Given problem:
List every line in the records below that contains the word "Here", matching case.

begin Data listing

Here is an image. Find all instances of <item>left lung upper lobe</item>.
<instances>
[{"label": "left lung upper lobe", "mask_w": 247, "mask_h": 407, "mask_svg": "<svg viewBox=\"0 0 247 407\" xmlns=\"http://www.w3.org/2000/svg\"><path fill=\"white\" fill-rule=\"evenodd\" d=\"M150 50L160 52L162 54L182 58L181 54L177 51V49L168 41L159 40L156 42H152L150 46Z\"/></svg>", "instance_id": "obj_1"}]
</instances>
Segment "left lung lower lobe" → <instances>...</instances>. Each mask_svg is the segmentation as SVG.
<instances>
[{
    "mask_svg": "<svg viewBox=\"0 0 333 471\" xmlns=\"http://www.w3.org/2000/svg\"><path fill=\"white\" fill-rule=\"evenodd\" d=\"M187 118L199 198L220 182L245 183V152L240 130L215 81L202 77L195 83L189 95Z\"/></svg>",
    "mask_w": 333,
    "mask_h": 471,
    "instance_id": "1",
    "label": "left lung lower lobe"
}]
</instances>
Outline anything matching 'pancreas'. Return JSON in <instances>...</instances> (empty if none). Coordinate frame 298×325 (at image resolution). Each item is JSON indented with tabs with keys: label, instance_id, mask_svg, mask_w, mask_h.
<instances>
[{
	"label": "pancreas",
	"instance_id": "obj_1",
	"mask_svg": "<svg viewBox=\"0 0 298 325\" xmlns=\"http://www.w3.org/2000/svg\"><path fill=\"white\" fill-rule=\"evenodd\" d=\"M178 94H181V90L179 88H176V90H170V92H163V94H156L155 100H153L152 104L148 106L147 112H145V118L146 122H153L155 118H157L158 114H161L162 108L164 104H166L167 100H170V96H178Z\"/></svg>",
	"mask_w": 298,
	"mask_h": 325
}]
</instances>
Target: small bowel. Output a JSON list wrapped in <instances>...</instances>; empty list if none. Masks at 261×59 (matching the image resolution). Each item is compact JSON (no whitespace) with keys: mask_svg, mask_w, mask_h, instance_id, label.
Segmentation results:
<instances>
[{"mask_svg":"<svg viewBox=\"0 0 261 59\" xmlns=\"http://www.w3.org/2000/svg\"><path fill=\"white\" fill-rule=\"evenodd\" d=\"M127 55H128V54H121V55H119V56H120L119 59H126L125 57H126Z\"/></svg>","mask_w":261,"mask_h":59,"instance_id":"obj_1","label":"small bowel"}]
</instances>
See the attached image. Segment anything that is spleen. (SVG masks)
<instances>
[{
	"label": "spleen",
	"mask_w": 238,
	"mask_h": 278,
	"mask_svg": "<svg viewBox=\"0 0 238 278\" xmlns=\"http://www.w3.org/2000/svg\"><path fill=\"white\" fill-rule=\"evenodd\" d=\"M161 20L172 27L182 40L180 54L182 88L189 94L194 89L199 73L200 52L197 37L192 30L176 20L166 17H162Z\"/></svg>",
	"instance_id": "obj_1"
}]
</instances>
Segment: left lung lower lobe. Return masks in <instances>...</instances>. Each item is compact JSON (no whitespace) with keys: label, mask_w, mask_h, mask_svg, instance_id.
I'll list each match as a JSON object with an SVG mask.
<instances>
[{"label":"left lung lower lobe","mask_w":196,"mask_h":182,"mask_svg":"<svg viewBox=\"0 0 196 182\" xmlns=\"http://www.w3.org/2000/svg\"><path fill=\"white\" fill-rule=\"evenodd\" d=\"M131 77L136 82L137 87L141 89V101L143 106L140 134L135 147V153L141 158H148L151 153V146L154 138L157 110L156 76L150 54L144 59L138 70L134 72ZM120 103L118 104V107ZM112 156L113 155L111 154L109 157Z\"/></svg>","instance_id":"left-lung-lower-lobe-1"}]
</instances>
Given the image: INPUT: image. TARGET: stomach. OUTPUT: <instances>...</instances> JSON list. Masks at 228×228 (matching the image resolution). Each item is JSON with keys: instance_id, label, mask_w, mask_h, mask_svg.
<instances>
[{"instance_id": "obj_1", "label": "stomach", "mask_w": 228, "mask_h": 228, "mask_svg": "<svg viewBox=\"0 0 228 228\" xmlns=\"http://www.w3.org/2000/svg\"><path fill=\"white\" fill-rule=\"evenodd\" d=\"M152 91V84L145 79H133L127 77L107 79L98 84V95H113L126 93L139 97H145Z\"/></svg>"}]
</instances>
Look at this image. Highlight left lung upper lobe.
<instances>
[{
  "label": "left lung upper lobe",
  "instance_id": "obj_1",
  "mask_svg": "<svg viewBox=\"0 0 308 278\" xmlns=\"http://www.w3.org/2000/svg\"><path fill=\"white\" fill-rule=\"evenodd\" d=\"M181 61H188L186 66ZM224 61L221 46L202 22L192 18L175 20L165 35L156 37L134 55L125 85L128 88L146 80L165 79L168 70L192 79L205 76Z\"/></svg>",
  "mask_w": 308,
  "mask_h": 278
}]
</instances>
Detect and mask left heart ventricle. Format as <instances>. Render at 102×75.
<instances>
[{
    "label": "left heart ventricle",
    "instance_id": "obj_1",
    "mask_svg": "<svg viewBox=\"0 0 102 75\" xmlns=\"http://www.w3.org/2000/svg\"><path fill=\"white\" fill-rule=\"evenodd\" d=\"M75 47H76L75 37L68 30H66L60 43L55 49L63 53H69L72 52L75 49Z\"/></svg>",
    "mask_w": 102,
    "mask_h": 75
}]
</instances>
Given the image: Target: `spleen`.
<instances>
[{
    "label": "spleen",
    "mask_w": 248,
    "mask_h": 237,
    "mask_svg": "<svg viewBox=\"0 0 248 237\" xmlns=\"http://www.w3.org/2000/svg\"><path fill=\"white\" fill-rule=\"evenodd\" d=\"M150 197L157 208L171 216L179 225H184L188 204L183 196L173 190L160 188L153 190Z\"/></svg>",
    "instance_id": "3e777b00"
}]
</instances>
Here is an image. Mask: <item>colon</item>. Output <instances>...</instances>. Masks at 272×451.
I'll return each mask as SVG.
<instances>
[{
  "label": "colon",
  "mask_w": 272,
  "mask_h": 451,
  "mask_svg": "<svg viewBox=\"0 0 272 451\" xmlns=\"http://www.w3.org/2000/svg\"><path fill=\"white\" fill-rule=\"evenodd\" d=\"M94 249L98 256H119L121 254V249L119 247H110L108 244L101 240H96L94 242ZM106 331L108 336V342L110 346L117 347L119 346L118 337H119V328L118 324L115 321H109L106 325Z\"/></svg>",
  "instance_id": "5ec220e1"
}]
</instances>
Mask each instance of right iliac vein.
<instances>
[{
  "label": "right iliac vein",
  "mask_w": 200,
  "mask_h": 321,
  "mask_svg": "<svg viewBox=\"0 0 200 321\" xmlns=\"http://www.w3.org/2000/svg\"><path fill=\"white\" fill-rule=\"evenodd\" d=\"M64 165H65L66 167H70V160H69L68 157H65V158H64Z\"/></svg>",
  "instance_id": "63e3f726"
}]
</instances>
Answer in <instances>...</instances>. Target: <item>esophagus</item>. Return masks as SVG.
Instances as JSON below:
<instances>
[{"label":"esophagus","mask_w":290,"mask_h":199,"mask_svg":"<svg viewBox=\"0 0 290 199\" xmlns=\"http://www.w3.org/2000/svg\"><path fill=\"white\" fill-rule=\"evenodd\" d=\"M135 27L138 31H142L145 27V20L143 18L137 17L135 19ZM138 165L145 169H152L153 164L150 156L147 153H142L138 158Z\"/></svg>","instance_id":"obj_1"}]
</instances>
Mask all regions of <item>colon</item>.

end Data listing

Exercise answer:
Here is an image. Find all instances of <item>left lung upper lobe</item>.
Here is an image. Mask: <item>colon</item>. Output <instances>...</instances>. Masks at 272×451.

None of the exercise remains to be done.